(GIVEN DATA)
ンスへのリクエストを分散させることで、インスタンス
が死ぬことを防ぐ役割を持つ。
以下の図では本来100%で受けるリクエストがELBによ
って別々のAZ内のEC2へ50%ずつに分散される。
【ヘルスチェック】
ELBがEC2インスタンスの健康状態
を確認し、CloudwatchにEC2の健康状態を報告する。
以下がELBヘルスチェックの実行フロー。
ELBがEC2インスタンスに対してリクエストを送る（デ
(End GIVEN DATA)
# REQUEST
Using the records above as the source, restate each line verbatim.

# REPLY TO THE TASK
ンスへのリクエストを分散させることで、インスタンス
が死ぬことを防ぐ役割を持つ。
以下の図では本来100%で受けるリクエストがELBによ
って別々のAZ内のEC2へ50%ずつに分散される。
【ヘルスチェック】
ELBがEC2インスタンスの健康状態
を確認し、CloudwatchにEC2の健康状態を報告する。
以下がELBヘルスチェックの実行フロー。
ELBがEC2インスタンスに対してリクエストを送る（デ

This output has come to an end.